The redshirt sophomore sent a jolt through the Tigers by dramatically pinning two-time defending national champion Dean Heil in Stillwater. The colossal six-point fall got Missouri on the board and cut into a 9-0 deficit against top-five opponent Oklahoma State on Jan. 27.
After Eierman sparked the comeback, Missouri rallied and went on to edge the Cowboys 21-19 in one of the country’s most anticipated duals of the year. Eierman’s pin was the defining moment in that 16th Missouri triumph. The Tigers went on to complete their undefeated season with a 19-0 record.
####No. 7 seed: Sophie Cunningham’s career day helps Tigers top Tennessee in front of record crowd
The 11,092 fans on hand to see Tennessee come to town might’ve been enough to make it a special moment for most home teams.

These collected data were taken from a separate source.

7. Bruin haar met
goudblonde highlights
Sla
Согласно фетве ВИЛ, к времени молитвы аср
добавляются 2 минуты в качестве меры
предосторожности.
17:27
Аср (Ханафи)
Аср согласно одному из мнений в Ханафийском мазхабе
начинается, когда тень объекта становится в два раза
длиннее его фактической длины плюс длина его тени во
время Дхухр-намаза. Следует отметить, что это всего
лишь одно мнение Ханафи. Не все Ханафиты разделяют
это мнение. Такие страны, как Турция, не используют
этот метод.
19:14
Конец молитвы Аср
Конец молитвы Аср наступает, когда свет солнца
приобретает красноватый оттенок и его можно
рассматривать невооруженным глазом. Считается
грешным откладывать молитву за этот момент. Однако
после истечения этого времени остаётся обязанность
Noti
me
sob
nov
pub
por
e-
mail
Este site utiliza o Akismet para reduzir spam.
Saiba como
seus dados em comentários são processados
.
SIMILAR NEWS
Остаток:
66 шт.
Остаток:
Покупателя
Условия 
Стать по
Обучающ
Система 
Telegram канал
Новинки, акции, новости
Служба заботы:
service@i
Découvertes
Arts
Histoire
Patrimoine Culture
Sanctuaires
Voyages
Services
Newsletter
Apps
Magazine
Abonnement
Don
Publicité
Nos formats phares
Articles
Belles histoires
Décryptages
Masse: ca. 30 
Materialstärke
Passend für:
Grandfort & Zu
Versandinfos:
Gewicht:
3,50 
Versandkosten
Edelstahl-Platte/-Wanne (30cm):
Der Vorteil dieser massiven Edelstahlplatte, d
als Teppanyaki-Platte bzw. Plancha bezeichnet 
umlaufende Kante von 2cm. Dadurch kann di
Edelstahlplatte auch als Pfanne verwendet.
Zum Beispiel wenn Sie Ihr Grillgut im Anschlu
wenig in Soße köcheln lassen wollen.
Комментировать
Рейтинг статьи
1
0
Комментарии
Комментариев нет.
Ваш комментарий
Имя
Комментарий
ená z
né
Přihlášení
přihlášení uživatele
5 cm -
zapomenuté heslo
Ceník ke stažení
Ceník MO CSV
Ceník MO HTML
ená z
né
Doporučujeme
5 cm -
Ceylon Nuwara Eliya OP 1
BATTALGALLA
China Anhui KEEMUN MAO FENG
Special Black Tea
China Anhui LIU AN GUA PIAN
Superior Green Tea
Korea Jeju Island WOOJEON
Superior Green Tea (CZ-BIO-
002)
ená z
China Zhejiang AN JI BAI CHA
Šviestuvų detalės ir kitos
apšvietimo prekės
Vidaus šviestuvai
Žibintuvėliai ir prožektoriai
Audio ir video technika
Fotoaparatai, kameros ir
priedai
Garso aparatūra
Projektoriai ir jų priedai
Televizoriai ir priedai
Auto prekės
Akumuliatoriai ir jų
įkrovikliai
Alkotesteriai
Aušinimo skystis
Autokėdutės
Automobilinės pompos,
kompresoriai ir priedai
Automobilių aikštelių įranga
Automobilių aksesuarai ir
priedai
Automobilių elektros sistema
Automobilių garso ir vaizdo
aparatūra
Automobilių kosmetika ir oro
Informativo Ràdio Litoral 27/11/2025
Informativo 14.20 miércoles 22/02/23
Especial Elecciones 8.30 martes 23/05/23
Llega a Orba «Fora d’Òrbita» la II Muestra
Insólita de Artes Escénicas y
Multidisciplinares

Not Sophie Cunningham’s Missouri Tigers.
The junior and eventual All-American honorable mention scored 32 points and led Missouri to a 77-73 win over No. 11 Tennessee on Feb. 18. Those 11,092 in attendance were the most ever at a Missouri women’s basketball game, adorned in pink for the Play4Kay fundraiser against breast cancer.
And on the court, the Tigers won a thriller against one of the titans of women’s college hoops. They fought off a 15-point second-half comeback; Cunningham sunk shot after shot down the stretch; then, the crowd helped deal the decisive blow.
Tennessee was fouled on a 3-pointer in the final seconds, but needing to make all three free throws to tie it and force overtime, the Missouri faithful got loud. Tennessee only made one, and the Tigers had their signature victory en route to a No. 5 seed in the NCAA Tournament.